Chaque mois, 30millionsdamis.fr donne la parole à une personnalité investie dans la protection des animaux et de la nature. Le journaliste Michel Turin, auteur de l’ouvrage « Halal à tous les étals », revient sur les conditions d’abattage des animaux en France et dénonce un scandale économique et sociétal.

Fondation 30 Millions d’Amis : Vous êtes journaliste économique. Pourquoi un ouvrage sur les abattoirs français et la souffrance animale ?
Michel Turin : Je compte parmi mes amis un inspecteur vétérinaire, un fonctionnaire qui travaille dans une préfecture. Son travail est de contrôler les abattoirs mais aussi de vérifier que des animaux ne sont pas abattus clandestinement lors de certaines fêtes religieuses. En discutant avec lui, j’ai découvert un véritable sujet de société dont j’ignorais tout. C’était en 2006. J’ai décidé de mener mon enquête, à la fois pour mieux connaître ce qui est en réalité un véritable business, mais aussi ses conséquences, comme la souffrance des animaux.

F30MA : Selon de nombreux spécialistes, cette souffrance est accrue lors d’un abattage sans étourdissement préalable (dit aussi rituel). Etes-vous parvenu à la même conclusion ?
M.T. : Oui. Mais je dois reconnaître que je n’ai pas pu visiter un seul abattoir, quelle que soit la forme d’abattage pratiquée dans celui-ci. Ces structures sont très méfiantes ! Je me suis donc appuyé sur les nombreuses vidéos en caméra cachée qui ont été réalisées par des associations de protection animale. S’il est certain que les abattoirs sont loin d’être des paradis, l’abattage sans étourdissement préalable est une souffrance supplémentaire infligée aux animaux. D'ailleurs, les experts qui affirment le contraire sont toujours juges et parties : ils défendent l’abattage sans étourdissement, ce qui soulèvent quelques doutes sur leur objectivité. Aux Pays-Bas, une loi visant à supprimer l’abattage sans étourdissement a finalement abouti - après avoir été retoquée une première fois - à la réalisation d’un « post étourdissement » : si l’animal égorgé est toujours conscient après 40 secondes, il doit être étourdi. C’est pour moi la preuve que l’étourdissement atténue de manière évidente les souffrances de l’animal.

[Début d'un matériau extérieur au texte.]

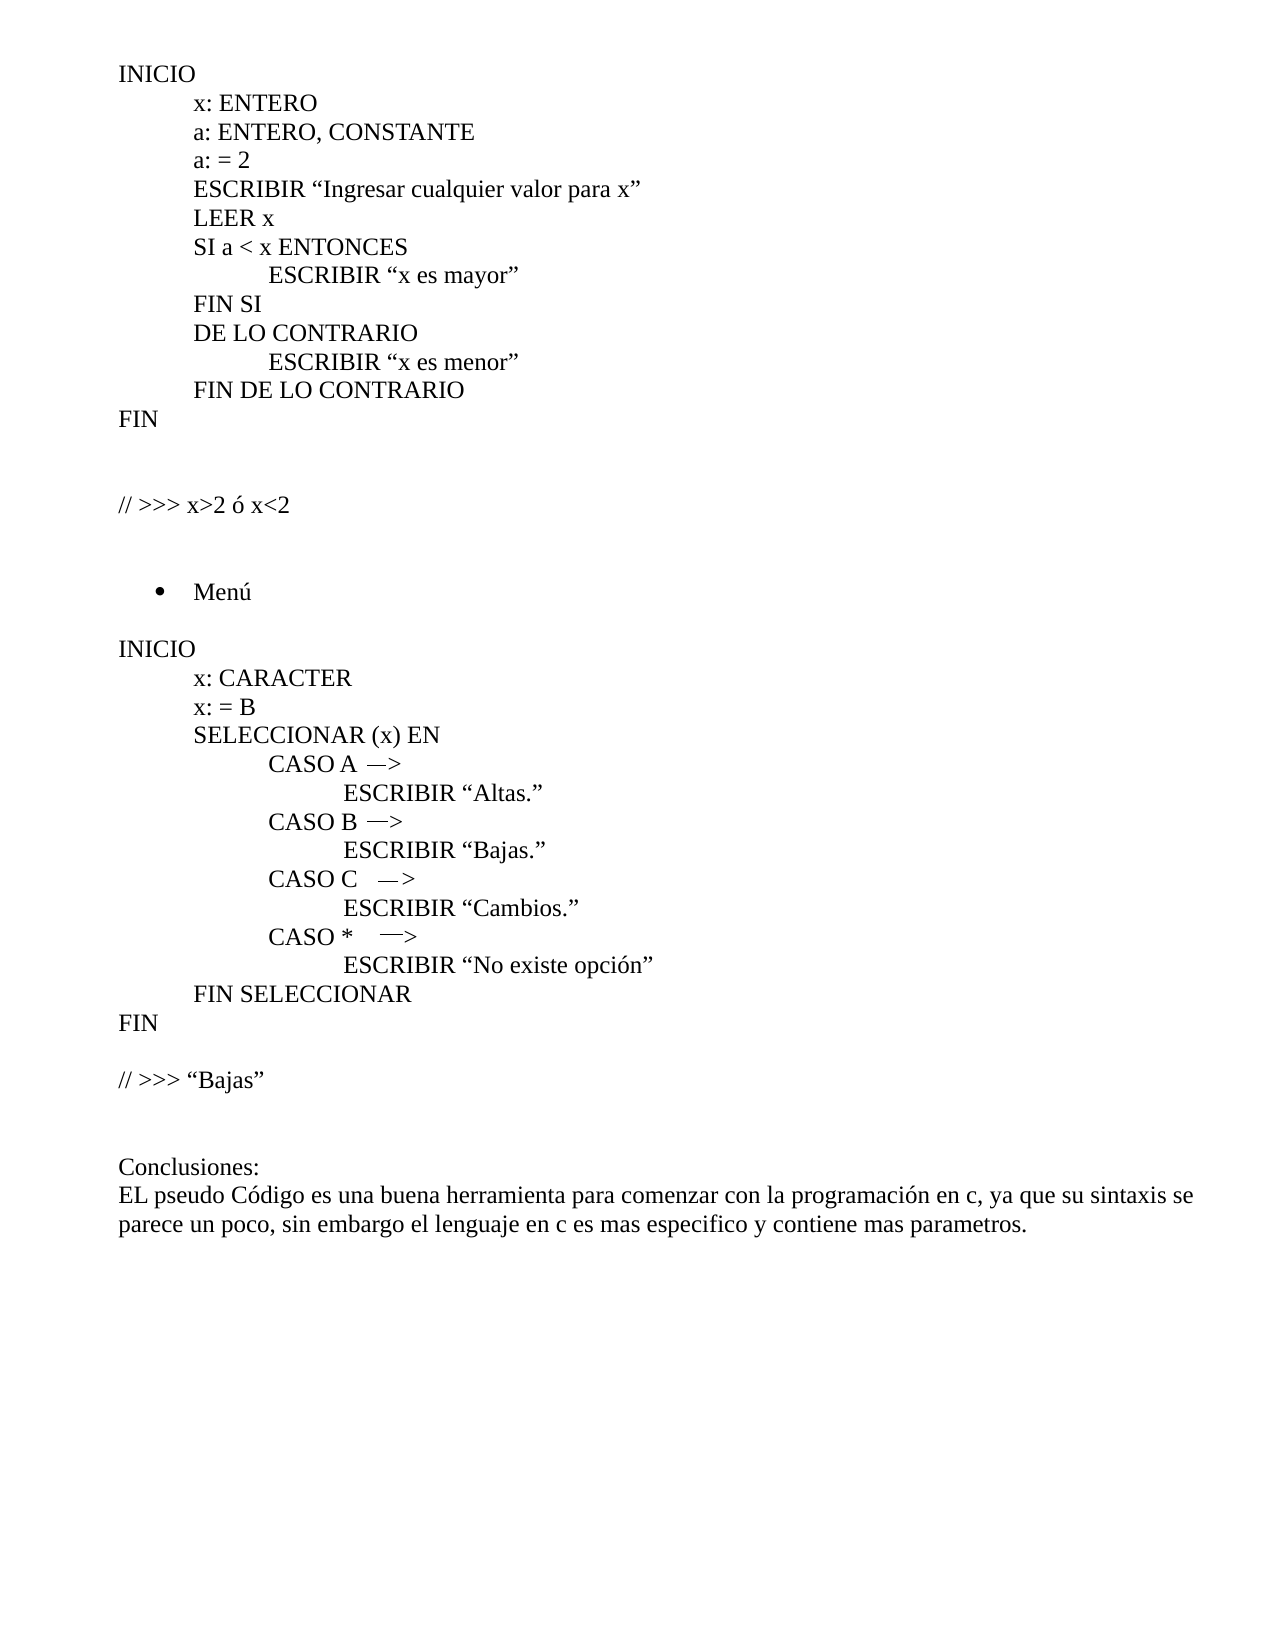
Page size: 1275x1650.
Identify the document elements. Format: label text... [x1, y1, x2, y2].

text DE LO CONTRARIO [193, 318, 1205, 347]
text a: = 2 [193, 145, 1205, 174]
text a: ENTERO, CONSTANTE [193, 117, 1205, 145]
text ESCRIBIR “No existe opción” [343, 950, 1205, 979]
text ESCRIBIR “x es menor” [268, 347, 1205, 375]
text CASO B > [268, 807, 1205, 835]
text INICIO [118, 59, 1205, 88]
text FIN SELECCIONAR [193, 979, 1205, 1008]
text ESCRIBIR “Altas.” [343, 778, 1205, 807]
text // >>> x>2 ó x<2 [118, 490, 1205, 519]
text Conclusiones: [118, 1152, 1205, 1180]
text FIN [118, 404, 1205, 433]
text FIN DE LO CONTRARIO [193, 375, 1205, 404]
text ESCRIBIR “Bajas.” [343, 835, 1205, 864]
text // >>> “Bajas” [118, 1065, 1205, 1094]
text FIN SI [193, 289, 1205, 318]
text INICIO [118, 634, 1205, 663]
text ESCRIBIR “x es mayor” [268, 260, 1205, 289]
text LEER x [193, 203, 1205, 232]
text FIN [118, 1008, 1205, 1037]
text x: CARACTER [193, 663, 1205, 692]
text EL pseudo Código es una buena herramienta para comenzar con la programación en c, ya que su sintaxis se parece un poco, sin embargo el lenguaje en c es mas especifico y contiene mas parametros. [118, 1180, 1205, 1238]
text ESCRIBIR “Ingresar cualquier valor para x” [193, 174, 1205, 203]
text SELECCIONAR (x) EN [193, 720, 1205, 749]
text CASO C > [268, 864, 1205, 893]
text x: = B [193, 692, 1205, 720]
text CASO A > [268, 749, 1205, 778]
list Menú [156, 577, 1205, 605]
text x: ENTERO [193, 88, 1205, 117]
text SI a < x ENTONCES [193, 232, 1205, 260]
text CASO * > [268, 922, 1205, 950]
text ESCRIBIR “Cambios.” [343, 893, 1205, 922]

F30MA : Votre ouvrage ne stigmatise pas les communautés qui respectent l’abattage « rituel ». Que cherchez-vous à démontrer dans ce livre ?
M.T. :
Je souhaite que chacun comprenne que, contrairement à ce que croient de nombreuses personnes, les consommateurs qui achètent de la viande issue de l’abattage rituel n’ont rien demandé ! Et que stigmatiser ces communautés est une erreur, voire une faute politique. L’industrie de la viande en France - qui se porte mal, il faut le rappeler - n’a de cesse d’instrumentaliser la religion pour servir ses propres intérêts. Aujourd’hui, les professionnels de la viande se servent de ce produit pour asseoir leur marché et continuer à vendre de la viande. Mais ils ne veulent pas que le consommateur le sache, d’où l’absence d’étiquetage pour ne pas nuire à la vente de viande issue d’animaux qui n’ont pas été étourdis. C’est d’autant plus condamnable que les acteurs économiques sont en train de créer un véritable apartheid alimentaire, à la fois sur le dos des consommateurs, mais aussi au mépris le plus total du bien-être animal.

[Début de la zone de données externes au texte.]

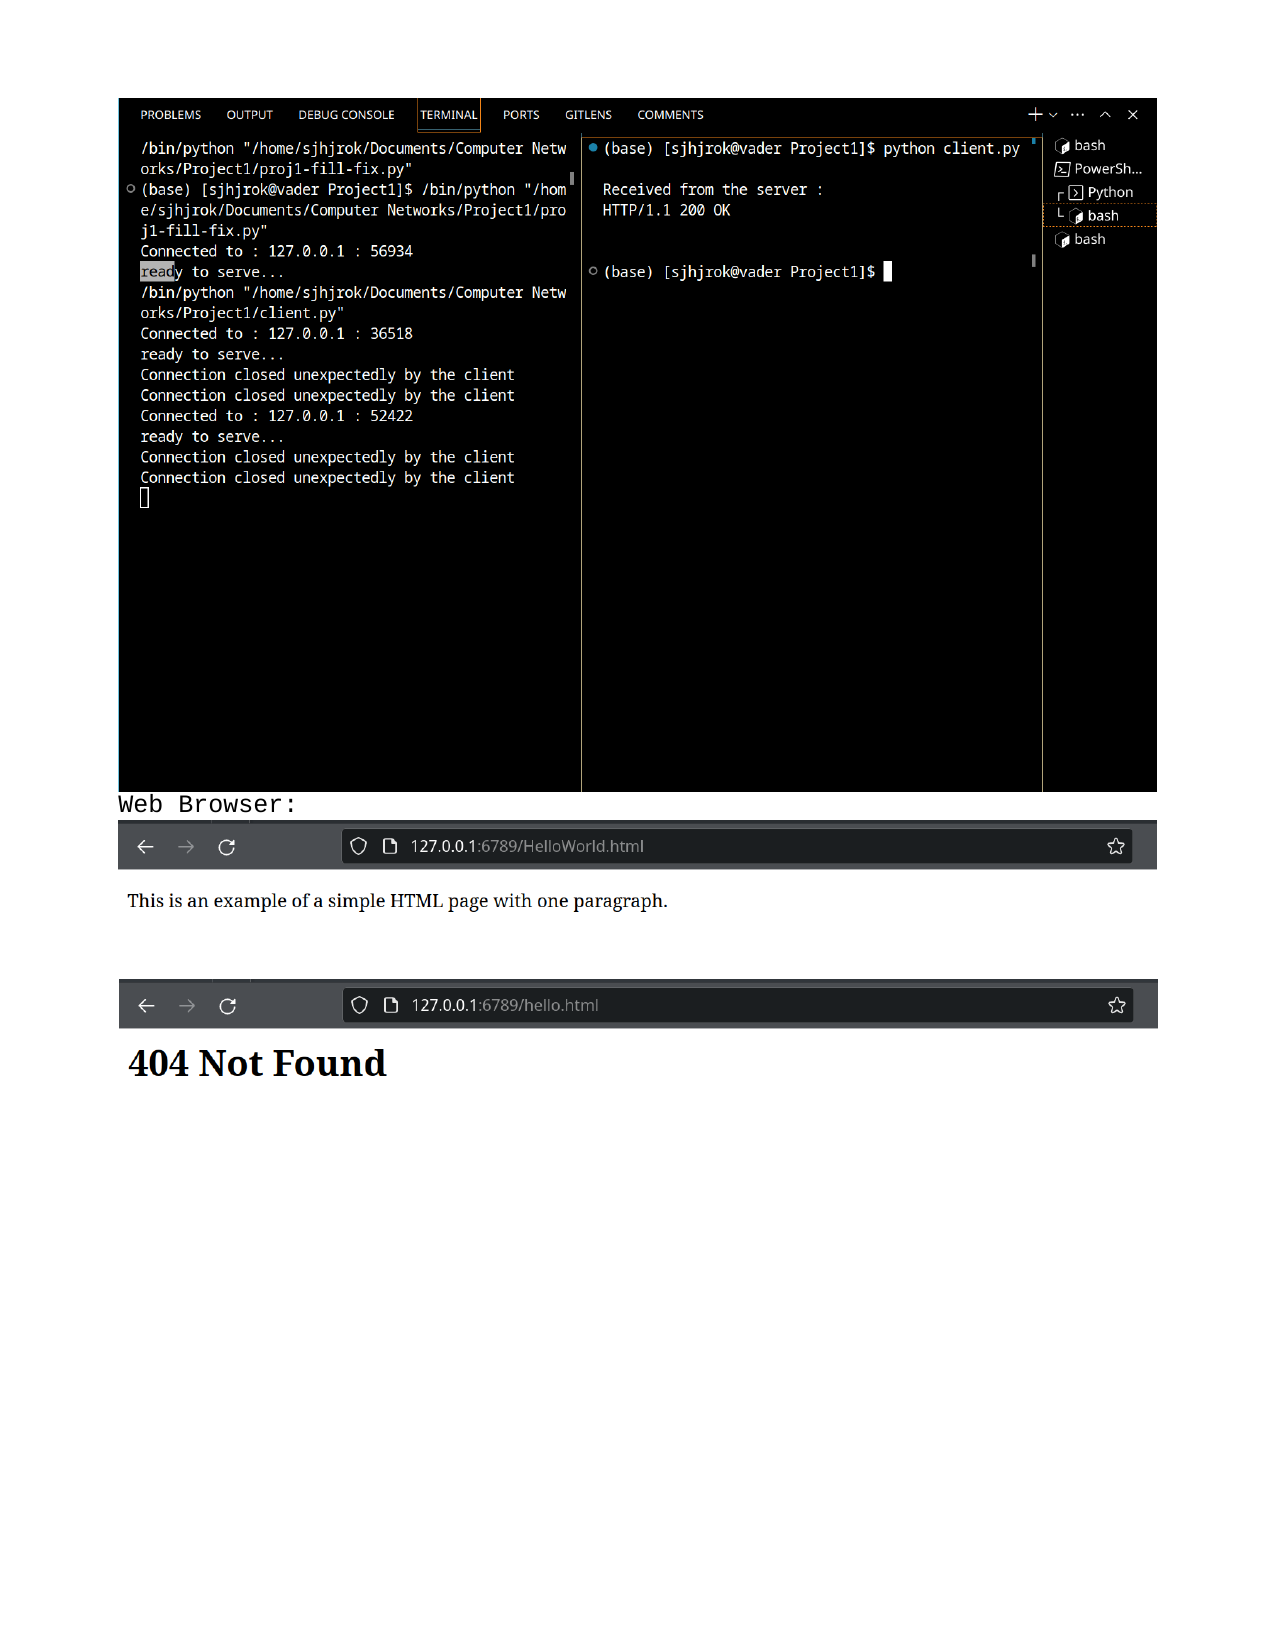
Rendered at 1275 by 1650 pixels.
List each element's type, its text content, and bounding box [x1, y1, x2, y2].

picture [119, 979, 1158, 1093]
picture [118, 98, 1157, 792]
picture [118, 820, 1157, 934]
text Web Browser: [118, 792, 1157, 820]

F30MA : Dans certains pays, l’abattage sans étourdissement est interdit. Pourquoi est-il toujours toléré en France en dépit d’un débat passionné ?
M.T. :
Il y a un manque de volonté, que je qualifierai même de lâcheté, de la part de nos responsables politiques. Ils refusent, quel que soit le courant idéologique qu’ils défendent, d’aborder de front le problème des viandes halal et casher. A cela s’ajoute un véritable tabou puisque ceux qui s’y attaquent sont, du fait d’une argumentation parfois simpliste, taxés d’islamophobie ou d’antisémitisme. Ce n’est pas avec des arguments violents et empreints d’intolérance que le sujet sera abordé avec sérénité. C’est à chacun de réfléchir et d’agir de façon citoyenne, et cela vaut pour tous les modes d’abattage ; car aujourd’hui, de nombreux animaux souffrent, bien au-delà des pratiques religieuses.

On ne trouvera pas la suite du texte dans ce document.